Cyber-criminals are stealing from their peers in the latest ransomware family example, dubbed PetrWrap.
The bug exploits the original Petya ransomware to perform targeted attacks against organizations, according to Kaspersky Lab. PetrWrap uses a special module that modifies Petya on the fly, leaving its authors helpless against the unauthorized use of their malware. It’s being distributed through a ransomware-as-a-service platform.
Petya now has an almost flawless cryptographic algorithm, so it’s no surprise PetrWrap creators are taking advantage of it. PetrWrap authors use their own private and public encryption keys, allowing them to operate without needing a private key from the Petya operators for decryption of the victim’s machine, should the ransom be paid.
“In May 2016, Kaspersky Lab discovered Petya ransomware that not only encrypts data stored on a computer, but also overwrites the hard disk drive's master boot record (MBR), leaving infected computers unable to boot into the operating system,” said Anton Ivanov, senior security researcher, Anti-Ransom, Kaspersky Lab, in a blog. “In order to get their part of the profit, the Petya authors inserted certain protection mechanisms in their malware that do not allow the unauthorized use of Petya samples.
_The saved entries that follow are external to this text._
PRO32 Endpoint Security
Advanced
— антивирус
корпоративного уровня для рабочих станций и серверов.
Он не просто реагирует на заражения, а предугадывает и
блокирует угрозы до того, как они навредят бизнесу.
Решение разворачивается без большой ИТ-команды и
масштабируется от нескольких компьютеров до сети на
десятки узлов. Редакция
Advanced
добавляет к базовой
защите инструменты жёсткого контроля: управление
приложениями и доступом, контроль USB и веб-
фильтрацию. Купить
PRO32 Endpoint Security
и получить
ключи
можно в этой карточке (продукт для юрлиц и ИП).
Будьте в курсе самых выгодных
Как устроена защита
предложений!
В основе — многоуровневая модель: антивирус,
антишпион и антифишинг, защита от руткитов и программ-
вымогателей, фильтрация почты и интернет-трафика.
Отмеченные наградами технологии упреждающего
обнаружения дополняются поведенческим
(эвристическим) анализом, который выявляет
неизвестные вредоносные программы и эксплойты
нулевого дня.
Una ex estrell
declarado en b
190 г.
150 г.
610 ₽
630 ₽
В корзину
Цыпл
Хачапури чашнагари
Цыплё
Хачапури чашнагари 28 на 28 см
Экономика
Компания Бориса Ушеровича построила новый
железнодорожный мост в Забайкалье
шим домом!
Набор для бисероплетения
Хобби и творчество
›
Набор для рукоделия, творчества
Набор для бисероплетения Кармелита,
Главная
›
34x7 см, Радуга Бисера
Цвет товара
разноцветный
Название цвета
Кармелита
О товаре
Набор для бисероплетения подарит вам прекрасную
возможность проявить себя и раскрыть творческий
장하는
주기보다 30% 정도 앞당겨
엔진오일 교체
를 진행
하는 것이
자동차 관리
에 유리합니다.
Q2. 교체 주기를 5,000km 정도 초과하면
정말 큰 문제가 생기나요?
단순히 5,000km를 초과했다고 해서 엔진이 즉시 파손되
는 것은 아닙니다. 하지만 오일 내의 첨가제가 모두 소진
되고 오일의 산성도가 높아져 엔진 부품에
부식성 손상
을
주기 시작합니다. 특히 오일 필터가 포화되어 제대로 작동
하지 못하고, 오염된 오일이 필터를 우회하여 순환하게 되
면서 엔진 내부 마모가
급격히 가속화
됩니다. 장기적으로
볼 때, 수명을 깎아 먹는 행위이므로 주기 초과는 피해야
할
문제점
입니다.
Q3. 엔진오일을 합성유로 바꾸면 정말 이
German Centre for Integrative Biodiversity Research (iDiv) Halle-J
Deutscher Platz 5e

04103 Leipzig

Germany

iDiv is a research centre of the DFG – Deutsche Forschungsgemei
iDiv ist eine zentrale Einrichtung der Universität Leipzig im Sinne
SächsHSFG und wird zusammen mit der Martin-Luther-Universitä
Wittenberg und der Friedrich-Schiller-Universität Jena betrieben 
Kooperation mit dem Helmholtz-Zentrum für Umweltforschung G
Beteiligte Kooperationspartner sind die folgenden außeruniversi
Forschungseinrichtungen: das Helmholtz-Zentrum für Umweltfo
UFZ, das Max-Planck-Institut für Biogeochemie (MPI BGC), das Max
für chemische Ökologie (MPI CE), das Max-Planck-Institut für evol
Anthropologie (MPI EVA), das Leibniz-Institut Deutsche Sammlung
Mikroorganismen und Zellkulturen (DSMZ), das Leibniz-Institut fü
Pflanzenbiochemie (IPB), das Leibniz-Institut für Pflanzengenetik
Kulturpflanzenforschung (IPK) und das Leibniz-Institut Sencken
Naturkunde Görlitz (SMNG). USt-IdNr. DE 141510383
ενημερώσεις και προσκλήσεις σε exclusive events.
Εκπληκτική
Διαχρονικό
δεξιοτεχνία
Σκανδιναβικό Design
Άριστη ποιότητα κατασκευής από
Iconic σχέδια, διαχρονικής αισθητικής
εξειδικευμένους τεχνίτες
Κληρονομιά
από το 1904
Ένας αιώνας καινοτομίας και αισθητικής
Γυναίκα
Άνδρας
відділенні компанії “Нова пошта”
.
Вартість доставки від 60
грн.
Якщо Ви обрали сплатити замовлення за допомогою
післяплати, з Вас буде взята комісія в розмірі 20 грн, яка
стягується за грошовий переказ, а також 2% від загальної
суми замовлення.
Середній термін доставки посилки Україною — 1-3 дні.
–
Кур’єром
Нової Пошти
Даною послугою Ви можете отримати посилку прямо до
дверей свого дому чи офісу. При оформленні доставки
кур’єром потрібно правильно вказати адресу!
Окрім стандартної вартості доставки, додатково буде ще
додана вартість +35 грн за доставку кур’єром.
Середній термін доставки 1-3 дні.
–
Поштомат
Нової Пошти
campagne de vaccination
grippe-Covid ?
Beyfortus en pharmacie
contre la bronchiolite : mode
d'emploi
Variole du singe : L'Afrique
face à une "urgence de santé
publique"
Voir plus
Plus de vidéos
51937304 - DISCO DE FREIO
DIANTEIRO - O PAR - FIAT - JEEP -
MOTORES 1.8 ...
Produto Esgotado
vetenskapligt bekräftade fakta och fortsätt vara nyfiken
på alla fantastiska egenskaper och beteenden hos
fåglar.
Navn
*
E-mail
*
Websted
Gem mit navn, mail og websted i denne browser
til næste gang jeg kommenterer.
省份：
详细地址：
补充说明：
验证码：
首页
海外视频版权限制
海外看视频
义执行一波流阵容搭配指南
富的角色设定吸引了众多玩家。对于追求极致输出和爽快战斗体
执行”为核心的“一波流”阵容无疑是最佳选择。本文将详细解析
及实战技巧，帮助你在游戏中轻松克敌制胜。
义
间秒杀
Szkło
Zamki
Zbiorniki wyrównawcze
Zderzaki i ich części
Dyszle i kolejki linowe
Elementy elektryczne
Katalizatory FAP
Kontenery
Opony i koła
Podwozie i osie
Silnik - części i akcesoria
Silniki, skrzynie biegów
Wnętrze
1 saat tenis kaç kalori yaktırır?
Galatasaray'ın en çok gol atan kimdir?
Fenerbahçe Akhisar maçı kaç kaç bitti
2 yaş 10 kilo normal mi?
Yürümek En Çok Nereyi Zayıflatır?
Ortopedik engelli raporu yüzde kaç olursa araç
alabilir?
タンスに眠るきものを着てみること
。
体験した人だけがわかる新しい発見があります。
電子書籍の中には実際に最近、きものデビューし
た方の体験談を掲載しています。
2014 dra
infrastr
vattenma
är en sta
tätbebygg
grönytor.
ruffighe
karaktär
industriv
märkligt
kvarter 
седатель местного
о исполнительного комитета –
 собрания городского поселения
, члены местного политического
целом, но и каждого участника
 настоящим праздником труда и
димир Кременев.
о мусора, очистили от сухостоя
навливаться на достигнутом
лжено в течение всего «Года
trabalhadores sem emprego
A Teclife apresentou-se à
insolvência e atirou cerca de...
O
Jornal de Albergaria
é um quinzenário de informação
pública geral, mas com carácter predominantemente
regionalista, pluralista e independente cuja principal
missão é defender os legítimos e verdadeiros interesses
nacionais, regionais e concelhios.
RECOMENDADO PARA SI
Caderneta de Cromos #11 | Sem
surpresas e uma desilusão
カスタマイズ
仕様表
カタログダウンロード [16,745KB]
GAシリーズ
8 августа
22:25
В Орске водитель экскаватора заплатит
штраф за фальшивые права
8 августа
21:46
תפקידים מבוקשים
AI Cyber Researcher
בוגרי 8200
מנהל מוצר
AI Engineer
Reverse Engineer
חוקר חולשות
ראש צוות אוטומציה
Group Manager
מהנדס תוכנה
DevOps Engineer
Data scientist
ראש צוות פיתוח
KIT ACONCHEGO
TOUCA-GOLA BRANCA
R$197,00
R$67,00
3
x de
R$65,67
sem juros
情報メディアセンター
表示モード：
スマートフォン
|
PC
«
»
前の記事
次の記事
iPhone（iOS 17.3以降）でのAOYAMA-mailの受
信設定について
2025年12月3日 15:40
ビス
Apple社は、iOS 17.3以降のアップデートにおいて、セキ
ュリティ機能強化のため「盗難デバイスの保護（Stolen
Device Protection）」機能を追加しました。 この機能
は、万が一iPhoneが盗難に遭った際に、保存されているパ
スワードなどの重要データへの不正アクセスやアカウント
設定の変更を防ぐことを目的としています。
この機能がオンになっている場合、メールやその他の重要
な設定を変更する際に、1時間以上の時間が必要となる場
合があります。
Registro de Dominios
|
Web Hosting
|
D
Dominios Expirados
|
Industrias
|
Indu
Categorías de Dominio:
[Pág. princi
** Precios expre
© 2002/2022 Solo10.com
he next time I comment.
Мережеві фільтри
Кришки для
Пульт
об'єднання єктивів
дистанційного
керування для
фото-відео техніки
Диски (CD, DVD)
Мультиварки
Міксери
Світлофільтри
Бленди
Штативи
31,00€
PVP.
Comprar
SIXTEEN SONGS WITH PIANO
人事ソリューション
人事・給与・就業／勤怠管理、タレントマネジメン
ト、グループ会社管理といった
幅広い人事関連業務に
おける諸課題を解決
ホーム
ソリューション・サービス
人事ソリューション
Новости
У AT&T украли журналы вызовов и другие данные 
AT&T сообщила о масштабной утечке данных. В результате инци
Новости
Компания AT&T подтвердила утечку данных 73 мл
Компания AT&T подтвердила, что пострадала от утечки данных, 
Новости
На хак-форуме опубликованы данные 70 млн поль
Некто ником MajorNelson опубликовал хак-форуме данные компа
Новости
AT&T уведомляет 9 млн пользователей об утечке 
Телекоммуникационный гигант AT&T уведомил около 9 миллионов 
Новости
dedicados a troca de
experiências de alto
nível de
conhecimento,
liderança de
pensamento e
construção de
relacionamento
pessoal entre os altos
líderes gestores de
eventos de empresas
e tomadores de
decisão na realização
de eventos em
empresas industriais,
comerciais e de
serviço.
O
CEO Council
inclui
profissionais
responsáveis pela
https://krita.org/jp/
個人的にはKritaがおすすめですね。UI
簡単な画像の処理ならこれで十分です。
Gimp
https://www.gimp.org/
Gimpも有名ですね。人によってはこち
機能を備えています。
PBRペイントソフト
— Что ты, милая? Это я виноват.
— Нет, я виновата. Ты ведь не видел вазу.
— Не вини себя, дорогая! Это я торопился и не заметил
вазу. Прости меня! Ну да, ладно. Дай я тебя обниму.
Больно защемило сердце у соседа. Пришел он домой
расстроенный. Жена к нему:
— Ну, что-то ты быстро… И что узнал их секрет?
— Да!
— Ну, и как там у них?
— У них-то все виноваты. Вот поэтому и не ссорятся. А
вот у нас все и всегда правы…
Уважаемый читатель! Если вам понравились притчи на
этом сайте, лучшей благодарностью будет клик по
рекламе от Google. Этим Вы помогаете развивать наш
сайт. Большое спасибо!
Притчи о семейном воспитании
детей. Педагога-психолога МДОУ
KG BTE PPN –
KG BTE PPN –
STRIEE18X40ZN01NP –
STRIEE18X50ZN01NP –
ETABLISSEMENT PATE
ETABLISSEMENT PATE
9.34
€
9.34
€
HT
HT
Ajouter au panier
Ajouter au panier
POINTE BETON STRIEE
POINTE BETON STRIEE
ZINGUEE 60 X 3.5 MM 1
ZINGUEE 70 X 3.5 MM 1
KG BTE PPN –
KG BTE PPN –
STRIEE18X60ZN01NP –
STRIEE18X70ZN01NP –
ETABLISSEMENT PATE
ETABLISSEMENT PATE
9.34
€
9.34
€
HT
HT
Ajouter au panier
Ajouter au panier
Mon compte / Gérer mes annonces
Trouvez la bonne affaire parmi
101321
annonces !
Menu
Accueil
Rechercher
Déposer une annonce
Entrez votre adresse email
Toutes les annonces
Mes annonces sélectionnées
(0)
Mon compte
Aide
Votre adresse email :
The authors of the PetrWrap trojan, which first had activities detected in early 2017, managed to overcome these mechanisms and have found a way to use Petya without paying its authors a penny.”
The lock screen shown to PetrWrap victims does not reflect any mentions of Petya, making it challenging for security experts to assess the situation and quickly identify what family of ransomware has been used.
“We are now seeing that threat actors are starting to devour each other and from our perspective, this is a sign of growing competition between ransomware gangs,” Ivanov added. “Theoretically, this is good, because the more time criminal actors spend on fighting and fooling each other, the less organized they will be, and the less effective their malicious campaigns will be. The worrying thing here is the fact that PetrWrap is used in targeted attacks. This is not the first case of targeted ransomware attacks and, unfortunately, it is most likely not the last. We urge organizations to pay as much attention as possible to the protection of their networks from this kind of threat, because the consequences can be really disastrous.”
In order to protect organizations from such attacks, Kaspersky Lab security experts advise using a security solution with behavior-based detection technologies; managing proper and timely backup of data so it may be used to restore original files after a data loss event; conducting a security assessment of the control network (i.e. a security audit, penetration testing, gap analysis) to identify and remove any security loopholes; reviewing external vendor and third-party security policies in case they have direct access to the control network; and training employees, paying special attention to operational and engineering staff and their awareness of recent threats and attacks.